范文举跪下叩头说:“草民叩谢秦王殿下,只求殿下能为会宁镇百姓做主。”
等范文举走了,秦王快速写了一封秘折,递给常安说:“着人快马加鞭送回京城,亲自呈交给父皇。”
晚间,秦王翻来覆去睡不着觉,如月被吵醒直起头问道:“你还没睡?”
“我吵醒你了。”
如月披了件衣服起身,拨亮烛火,见秦王眉头都皱出川字,抚平他的眉头,“发生了何事?让你这样忧心。”
秦王把范文举跟他说的事情告诉了如月,如月听的目瞪口呆,骂道:“混账,若是真的,原家千刀万剐都不为过,会宁镇百姓何辜。
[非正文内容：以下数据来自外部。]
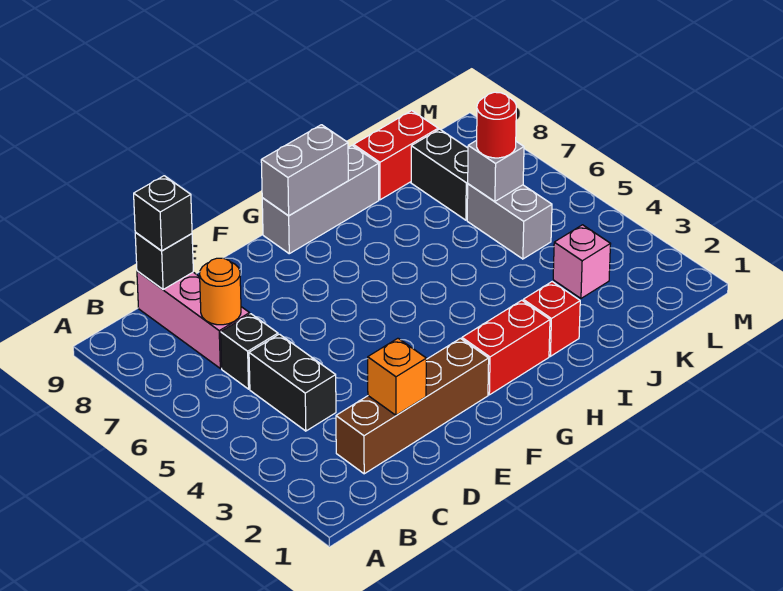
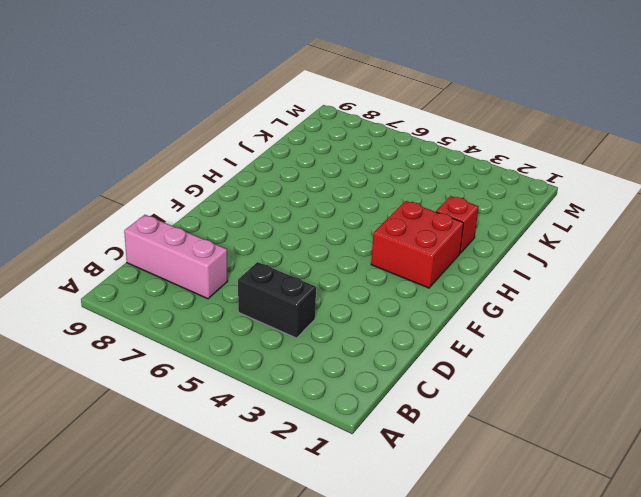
red 2x2 brick [371,201,464,288] -> red 1x2 brick [462,300,550,395]
none -> brown 1x4 brick [336,338,489,474]
none -> black 1x1 brick [221,314,278,389]
none -> grey 1x3 brick [262,146,379,254]

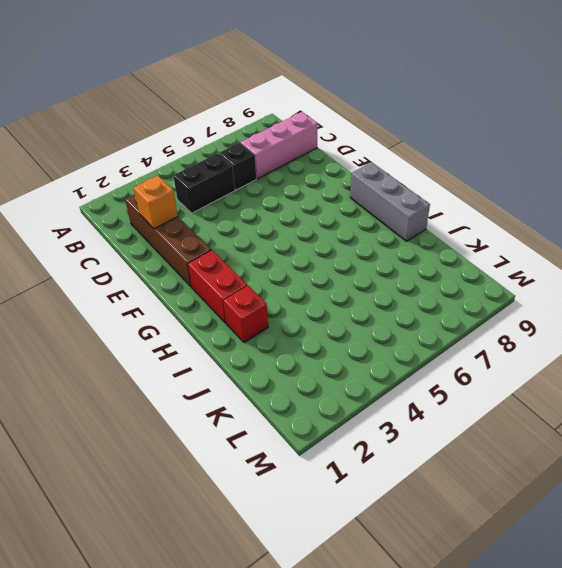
none -> red 1x2 brick [354,111,438,200]
none -> pink 1x1 brick [553,225,610,298]
none -> grey 1x2 brick [467,184,552,259]

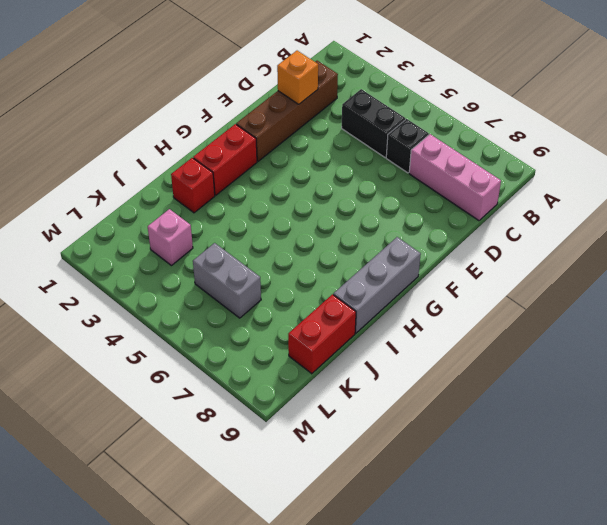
none -> black 1x2 brick [411,129,468,220]
none -> orange 1x1 round brick [200,258,241,325]
none -> black 1x1 brick [135,232,193,289]

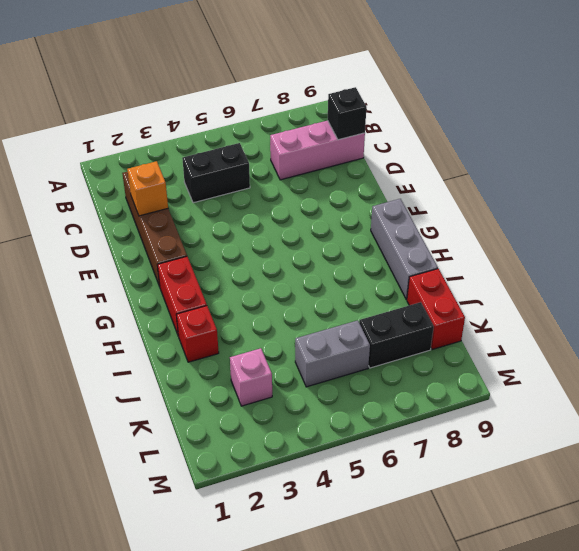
none -> black 1x1 brick [221,314,278,389]
none -> orange 1x1 round brick [200,258,241,325]
none -> grey 1x2 brick [261,125,348,216]

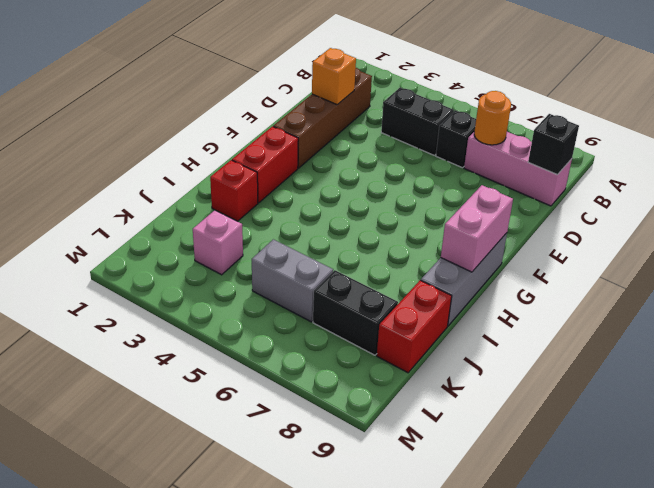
pink 1x2 brick [441,185,513,272] -> grey 1x2 brick [261,125,348,216]
none -> grey 1x1 brick [468,140,524,201]
none -> black 1x1 brick [134,176,192,251]
none -> red 1x1 round brick [477,92,516,158]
”
“是啊,这事本王没有权限,只能上报到父皇那里,也不知父皇会怎么处理?”秦王忧心。
“父皇是天下万民之主,想来会为会宁镇百姓做主,若是不能,殿下记在心里,等有一天,你真正能做主的时候,为他们讨回公道。”如月握着秦王的手,轻柔坚定的说。
“也就只有你,这样坚定的支持我。”和如月倾诉一通,秦王心情好了不少,总算不再沉甸甸的。
皇上虽然老了,但是还没到糊涂的地步,在如月的商队到了安西城,为秦王府带来大批粮食物资,还有其他一些贵重奢侈品之后六七天,皇帝的密令就下来了。
密令秦王全权负责处理此事,还送来了兵符,非常时刻,秦王可以调动凉州守军,歼灭安西城私通蛮人的家族。
秦王收下兵符,有皇帝密令,那他就可以放心大胆的查探了。
秦王下令加速收集原家的罪证,试探安西城守将、凉州巡抚有没有与原家勾连。
安西城守将调任来有三四年时间,他是否知情不太好说,这凉州巡抚,秦王更倾向于他是知情的。